# Kaggle-python-tutorial-on-machine-learning
Get the Data with Pandas
When the Titanic sank, 1502 of the 2224 passengers and crew were killed. One of the main reasons for this high level of casualties was the lack of lifeboats on this self-proclaimed "unsinkable" ship.

Those that have seen the movie know that some individuals were more likely to survive the sinking (lucky Rose) than others (poor Jack). In this course, you will learn how to apply machine learning techniques to predict a passenger's chance of surviving using Python.

Let's start with loading in the training and testing set into your Python environment. You will use the training set to build your model, and the test set to validate it. The data is stored on the web as csv files; their URLs are already available as character strings in the sample code. You can load this data with the read_csv() method from the Pandas library.

1. First, import the Pandas library as pd.
2. Load the test data similarly to how the train data is loaded.
3. Inspect the first couple rows of the loaded dataframes using the .head() method with the code provided.

In [5]:
# Import the Pandas library
import pandas as pd
# Load the train and test datasets to create two DataFrames
train_url = "../input/titanicmy-first-prediction/train.csv"
train = pd.read_csv(train_url)

test_url = "../input/titanicmy-first-prediction/test.csv"
test= pd.read_csv(test_url)
#Print the `head` of the train and test dataframes
print(train.head())
print(test.head())

# Understanding your data
Before starting with the actual analysis, it's important to understand the structure of your data. Both test and train are DataFrame objects, the way pandas represent datasets. You can easily explore a DataFrame using the .describe() method. .describe() summarizes the columns/features of the DataFrame, including the count of observations, mean, max and so on. Another useful trick is to look at the dimensions of the DataFrame. This is done by requesting the .shape attribute of your DataFrame object. (ex. your_data.shape)

The training and test set are already available in the workspace, as train and test. Apply .describe() method and print the .shape attribute of the training set.

In [6]:
train.describe()

In [7]:
train.shape

In [8]:
test.describe()

In [9]:
test.shape

Which of the following statements is correct?
Possible Answers
 1. The training set has 891 observations and 12 variables, count for Age is 714.            press 1
 2. The training set has 418 observations and 11 variables, count for Age is 891.            press 2
 3. The testing set has 891 observations and 11 variables, count for Age is 891.             press 3
 4. The testing set has 418 observations and 12 variables, count for Age is 714.             press 4
 
 Answer is: 1 

# Rose vs Jack, or Female vs Male
How many people in your training set survived the disaster with the Titanic? To see this, you can use the value_counts() method in combination with standard bracket notation to select a single column of a DataFrame:

# absolute numbers
train["Survived"].value_counts()

# percentages
train["Survived"].value_counts(normalize = True)
If you run these commands in the console, you'll see that 549 individuals died (62%) and 342 survived (38%). A simple way to predict heuristically could be: "majority wins". This would mean that you will predict every unseen observation to not survive.

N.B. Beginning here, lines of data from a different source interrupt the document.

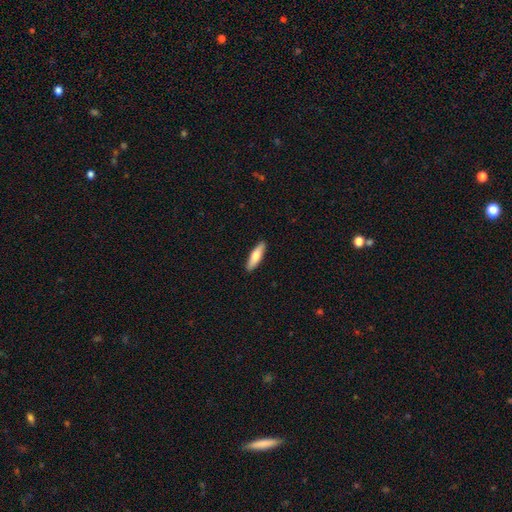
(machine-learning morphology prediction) Q: Smooth or featured?
A: smooth (69%); runner-up: featured or disk (26%)
Q: How rounded?
A: cigar-shaped (64%); runner-up: in between (34%)
Q: Merging?
A: none (91%); runner-up: minor disturbance (7%)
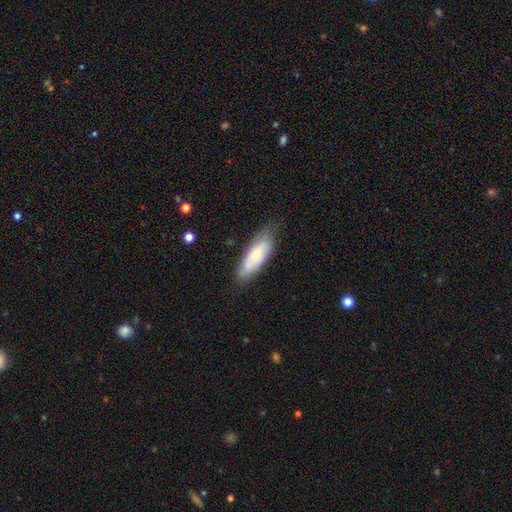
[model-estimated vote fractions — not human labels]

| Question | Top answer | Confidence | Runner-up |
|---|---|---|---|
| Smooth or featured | smooth | 64% | featured or disk (30%) |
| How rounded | in between | 62% | cigar-shaped (36%) |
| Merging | none | 69% | minor disturbance (24%) |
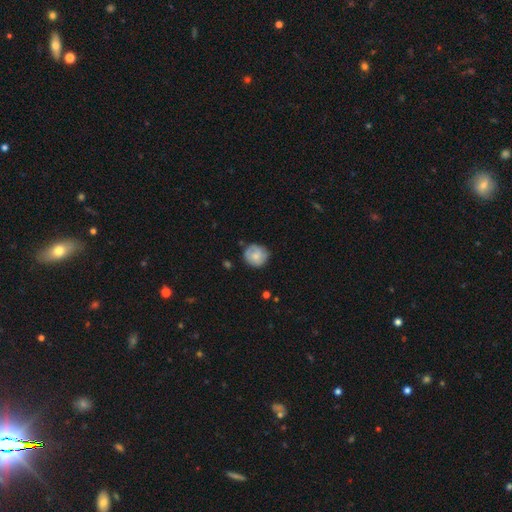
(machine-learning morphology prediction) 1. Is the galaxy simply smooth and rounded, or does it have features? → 64% smooth, 29% featured or disk, 7% star or artifact.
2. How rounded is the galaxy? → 86% round, 13% in between, 1% cigar-shaped.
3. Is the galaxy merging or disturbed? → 70% none, 23% minor disturbance, 5% major disturbance, 2% merger.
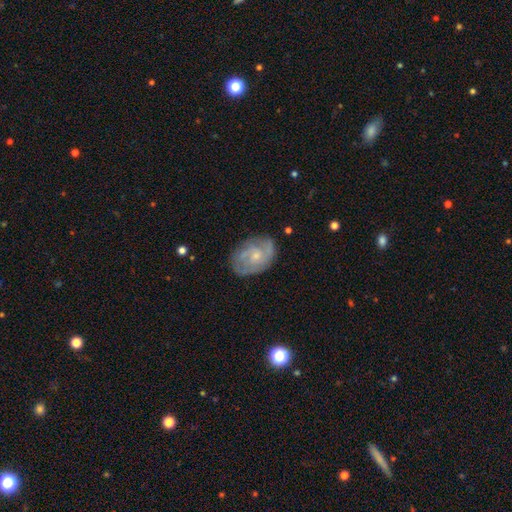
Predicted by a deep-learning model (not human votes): A featured or disk galaxy (66%) with no bar (76%), spiral arms (78%) and a small central bulge (60%). Merging: none (69%).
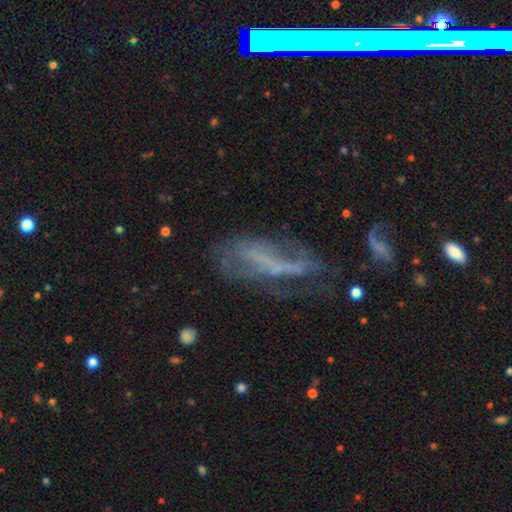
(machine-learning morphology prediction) smooth_or_featured: featured or disk (p=0.61) [alt: smooth p=0.24]
disk_edge_on: no (p=0.87) [alt: yes p=0.13]
bar: no (p=0.47) [alt: strong p=0.28]
has_spiral_arms: no (p=0.60) [alt: yes p=0.40]
bulge_size: none (p=0.67) [alt: small p=0.19]
merging: major disturbance (p=0.39) [alt: none p=0.31]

To dive in a little deeper we can perform similar counts and percentage calculations on subsets of the Survived column. For example, maybe gender could play a role as well? You can explore this using the .value_counts() method for a two-way comparison on the number of males and females that survived, with this syntax:

train["Survived"][train["Sex"] == 'male'].value_counts()
train["Survived"][train["Sex"] == 'female'].value_counts()
To get proportions, you can again pass in the argument normalize = True to the .value_counts() method.

In [10]:

# Passengers that survived vs passengers that passed away
print("Survived passengers vs passengers passed away:\n" , train["Survived"].value_counts())

# As proportions
print("Survived passengers vs passengers passed away:\n" , train["Survived"].value_counts(normalize=True).round(2))

# Males that survived vs males that passed away
print("Males survived: \n", train["Survived"][train["Sex"] == 'male'].value_counts())

# Females that survived vs Females that passed away
print("Females survived: \n",train["Survived"][train["Sex"] == 'female'].value_counts())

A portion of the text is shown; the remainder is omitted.